I’m not sure why rotating the display is an unsurmountable problem. Worst case scenario, you’d just turn it off when its rotated 90 degrees and the text goes from Great to good. Isn’t that better than having it always just good most of the time? It will never be worse than simply having it off all the time, and not any more jarring than switching between a desktop with clear type and back to metro without.
I think the real reason why its not there is that they don’t have time to figure out what to do with it, so they just left it out completely. Watch for it to come back in a service pack, accompanied with ads telling us how they listened to customer feedback to make windows 8 even better.
1) Consistency of the text goes completely out of the window. I imagine that is fairly jarring to the user.
2) The font cache will have to be recreated for ClearType glyphs and non ClearType glyphs. Then the gui will also have to be redrawn with the new glyphs, etc.
Can’t you just maintain two font caches (or four if you want to handle all four common rotations) ?
The entire display is being rotated 90! That is jarring enough to completely obscure any minor font rendering changes.
How may hundreds of kilobytes would it take to have two font caches? Again the screen is being rotated 90 degrees, the entire display will have to be redrawn regardless.

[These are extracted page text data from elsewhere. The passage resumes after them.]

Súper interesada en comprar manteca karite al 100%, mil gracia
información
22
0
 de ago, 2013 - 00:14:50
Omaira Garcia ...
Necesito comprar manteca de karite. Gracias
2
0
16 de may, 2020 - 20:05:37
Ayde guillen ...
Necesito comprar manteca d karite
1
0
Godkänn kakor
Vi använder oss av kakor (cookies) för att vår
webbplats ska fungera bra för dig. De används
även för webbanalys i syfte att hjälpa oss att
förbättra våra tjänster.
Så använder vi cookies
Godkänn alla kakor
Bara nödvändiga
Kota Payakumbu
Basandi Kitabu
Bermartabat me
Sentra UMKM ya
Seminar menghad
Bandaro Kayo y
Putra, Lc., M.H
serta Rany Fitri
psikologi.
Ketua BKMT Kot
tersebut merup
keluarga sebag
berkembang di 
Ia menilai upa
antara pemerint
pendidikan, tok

Edited 2012-07-24 13:43 UTC
So one way the fonts look good and the other look less good? What is the point of rotating the display, as people will only ever use it in the better looking orientation?

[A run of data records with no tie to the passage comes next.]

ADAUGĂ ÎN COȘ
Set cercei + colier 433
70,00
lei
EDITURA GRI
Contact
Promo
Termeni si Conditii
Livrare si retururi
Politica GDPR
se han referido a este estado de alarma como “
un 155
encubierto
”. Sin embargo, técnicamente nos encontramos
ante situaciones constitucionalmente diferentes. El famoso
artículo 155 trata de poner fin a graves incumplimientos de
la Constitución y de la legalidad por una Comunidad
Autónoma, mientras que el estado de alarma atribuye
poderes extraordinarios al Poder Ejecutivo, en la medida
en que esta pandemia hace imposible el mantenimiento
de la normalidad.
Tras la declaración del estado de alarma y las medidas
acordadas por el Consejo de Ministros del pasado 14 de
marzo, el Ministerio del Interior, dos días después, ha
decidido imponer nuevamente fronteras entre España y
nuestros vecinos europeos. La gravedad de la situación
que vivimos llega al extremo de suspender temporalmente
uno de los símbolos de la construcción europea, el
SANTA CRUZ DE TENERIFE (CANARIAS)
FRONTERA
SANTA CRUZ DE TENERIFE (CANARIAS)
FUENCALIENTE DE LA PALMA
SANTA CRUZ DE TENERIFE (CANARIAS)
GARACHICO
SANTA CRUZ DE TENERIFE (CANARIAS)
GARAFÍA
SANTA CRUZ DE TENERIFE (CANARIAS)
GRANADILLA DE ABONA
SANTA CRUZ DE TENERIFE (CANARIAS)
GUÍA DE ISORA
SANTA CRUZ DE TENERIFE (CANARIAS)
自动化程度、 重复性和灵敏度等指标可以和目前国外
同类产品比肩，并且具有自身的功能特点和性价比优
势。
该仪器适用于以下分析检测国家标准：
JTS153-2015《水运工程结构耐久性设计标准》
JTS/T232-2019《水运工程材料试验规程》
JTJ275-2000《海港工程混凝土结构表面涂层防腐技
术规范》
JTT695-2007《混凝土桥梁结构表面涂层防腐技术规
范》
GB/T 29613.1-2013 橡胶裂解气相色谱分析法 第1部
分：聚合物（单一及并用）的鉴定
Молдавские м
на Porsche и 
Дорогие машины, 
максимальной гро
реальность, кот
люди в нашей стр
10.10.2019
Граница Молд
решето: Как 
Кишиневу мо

Minor changes in fonts tend to be easily detected and I’d hypothesize that most people would prefer to get used to a single less good (but consistent) representation as opposed to two differing representations of the same text. It would be an interesting test to try.

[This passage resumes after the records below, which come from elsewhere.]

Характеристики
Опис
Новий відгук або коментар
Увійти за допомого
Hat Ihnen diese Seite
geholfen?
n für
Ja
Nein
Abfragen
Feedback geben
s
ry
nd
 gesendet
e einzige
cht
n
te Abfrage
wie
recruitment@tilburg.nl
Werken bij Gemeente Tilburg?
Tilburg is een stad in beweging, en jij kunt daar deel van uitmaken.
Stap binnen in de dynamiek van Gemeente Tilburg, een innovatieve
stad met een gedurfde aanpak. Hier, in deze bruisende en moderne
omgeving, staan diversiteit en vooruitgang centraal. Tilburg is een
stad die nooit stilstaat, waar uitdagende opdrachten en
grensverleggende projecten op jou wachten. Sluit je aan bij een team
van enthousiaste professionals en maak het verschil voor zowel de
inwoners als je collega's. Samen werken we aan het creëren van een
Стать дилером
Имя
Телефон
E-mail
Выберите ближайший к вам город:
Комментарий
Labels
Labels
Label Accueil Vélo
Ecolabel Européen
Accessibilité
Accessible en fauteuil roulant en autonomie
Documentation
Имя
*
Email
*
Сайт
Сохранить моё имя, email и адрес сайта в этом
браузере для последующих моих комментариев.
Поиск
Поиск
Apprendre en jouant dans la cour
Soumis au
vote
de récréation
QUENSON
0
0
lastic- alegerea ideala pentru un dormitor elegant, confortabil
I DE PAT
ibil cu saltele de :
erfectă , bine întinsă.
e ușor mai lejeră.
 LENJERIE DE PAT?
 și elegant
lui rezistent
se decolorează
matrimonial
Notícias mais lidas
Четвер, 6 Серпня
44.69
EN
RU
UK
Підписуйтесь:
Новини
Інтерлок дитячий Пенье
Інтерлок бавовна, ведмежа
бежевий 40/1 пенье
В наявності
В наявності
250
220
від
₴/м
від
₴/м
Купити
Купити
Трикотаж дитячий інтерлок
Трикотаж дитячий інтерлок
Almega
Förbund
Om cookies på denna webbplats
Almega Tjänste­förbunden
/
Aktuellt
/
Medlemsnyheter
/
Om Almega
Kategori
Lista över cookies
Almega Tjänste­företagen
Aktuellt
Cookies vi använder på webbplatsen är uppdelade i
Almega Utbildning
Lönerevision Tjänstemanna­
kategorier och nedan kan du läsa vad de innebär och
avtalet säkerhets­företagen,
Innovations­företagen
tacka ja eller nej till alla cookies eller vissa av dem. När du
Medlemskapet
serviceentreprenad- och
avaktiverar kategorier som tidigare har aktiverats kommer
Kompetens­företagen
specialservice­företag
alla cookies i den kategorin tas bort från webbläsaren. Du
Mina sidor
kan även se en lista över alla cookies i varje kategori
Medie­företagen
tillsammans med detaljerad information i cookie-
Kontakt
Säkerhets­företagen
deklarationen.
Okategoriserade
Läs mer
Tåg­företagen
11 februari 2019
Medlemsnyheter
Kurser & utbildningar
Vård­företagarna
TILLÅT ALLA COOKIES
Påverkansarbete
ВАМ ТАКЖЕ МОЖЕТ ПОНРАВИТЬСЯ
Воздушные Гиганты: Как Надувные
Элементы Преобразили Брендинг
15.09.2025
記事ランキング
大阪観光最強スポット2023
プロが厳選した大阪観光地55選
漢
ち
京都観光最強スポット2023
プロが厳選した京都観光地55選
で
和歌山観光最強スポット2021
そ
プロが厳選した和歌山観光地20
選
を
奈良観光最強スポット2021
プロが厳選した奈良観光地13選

In many cases the screen only has to be composited again upon rotation(textures scaled or moved around). But often text will have to be reflowed (in large documents), so it is as you say (redrawn anyway). Two font caches are slightly more inefficient though.
Uhh, because sometimes the content is better viewed in landscape and other times in portrait and the quality of font-rendering doesn’t change that fact?
I bought my 24 inch Dells with 1920×1200 for 450 euro each. Where can I get that 200DPI monitor? I would love to get a 24 inch 3840×2400 version for 450 or even 600 euro.
I realize a lot of people liked it, but I found ClearType really unpleasant. Often got headaches when it was enabled. On machines where I had to work for long periods of time I always turned it off. Can’t say I’m sorry to see it replaced.
That’s a common reaction, and Apple has had similar complaints about its own font-rendering technology in the past for “blurriness” and “fuzziness”. The basic problem that ClearType and related technologies are trying to solve is effectively trying to antialias text rendering on lower resolution displays. As display DPIs start to increase, though, ClearType isn’t really all that useful; because font shapes utilize the higher resolution to approximate curves better without excessive quantization.
Edited 2012-07-24 01:37 UTC
Perhaps this will eliminate attacks on the OS through the use of malicious text strings and fonts. <(^8)<
Edited 2012-07-24 01:32 UTC
Does partial rendering (showed by example of scrolling) mean they are now capable of doing partial screen updates in scene graph based 2d rendering?
The average shape HW feature sound like moving tessellation to hw side but wasn’t that a case for geometry sharers already?
The tail based rendering sound like optimization tailored towards some particular GPU architectures though.
Edited 2012-07-24 06:13 UTC
I always thought that was the entire point of rendering using a scene graph?
Edited 2012-07-24 08:12 UTC
I think scene graph only partially updated internal representation rendering everything every frame (aside from clipped regions).